Physics Asked by 110010110 on September 5, 2021
If blue light is emitted from excitations below 500C for example potassium in a flame emits purple photons but only has to be 500C for it to do so, then how do we know if the sun is yellow hot or if it’s just an element inside causing it to be yellow when it could be much colder (or hotter)
At some point all we have are hypothetical models, but we can see which model seems to explain all the data we have so far. Already back in 1802 Fraunhofer observed absorption lines in the solar spectrum, and Kirchhoff and Bunsen later found that some of them correspond to emission lines in the spectra of heated elements. It was also known and shown by Foucault since 1849 that emission lines and absorption lines are the same for the same element, which we now know is because they correspond to energy levels of the particles that absorb or emit the photons (discovered by Einstein). At the same time, we have a model of black-body radiation that gives a reasonable fit for the sun at 5778K. Besides the spectral lines due to specific elements, there are many reasons why the fit is not super close, and all these are part of our current best model.
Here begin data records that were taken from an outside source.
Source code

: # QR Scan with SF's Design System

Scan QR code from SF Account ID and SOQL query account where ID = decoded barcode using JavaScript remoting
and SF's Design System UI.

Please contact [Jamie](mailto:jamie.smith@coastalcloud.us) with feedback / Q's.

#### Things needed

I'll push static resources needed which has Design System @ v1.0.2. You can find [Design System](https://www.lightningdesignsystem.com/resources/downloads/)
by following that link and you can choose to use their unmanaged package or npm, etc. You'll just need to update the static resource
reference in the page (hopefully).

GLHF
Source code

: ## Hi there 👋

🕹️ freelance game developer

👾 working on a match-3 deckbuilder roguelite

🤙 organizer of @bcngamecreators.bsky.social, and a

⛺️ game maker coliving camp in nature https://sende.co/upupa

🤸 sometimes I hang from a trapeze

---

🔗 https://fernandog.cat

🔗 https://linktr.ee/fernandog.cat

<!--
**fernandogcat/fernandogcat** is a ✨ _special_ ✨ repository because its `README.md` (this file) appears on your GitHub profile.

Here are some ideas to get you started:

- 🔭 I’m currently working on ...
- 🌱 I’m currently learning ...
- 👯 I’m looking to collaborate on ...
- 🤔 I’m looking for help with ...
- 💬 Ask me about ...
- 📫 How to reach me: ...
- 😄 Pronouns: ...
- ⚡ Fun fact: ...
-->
Moreover, it is difficult for an extremely large object to mimic a very different black-body spectrum. An element may have an emission line with a 'yellow' wavelength, but that is not at all the same as having an entire roughly continuous spectrum of a 'yellow' star. The colours you see from burning different elemental salts in a non-luminous bunsen flame arise from discrete spectral lines rather than black-body spectra.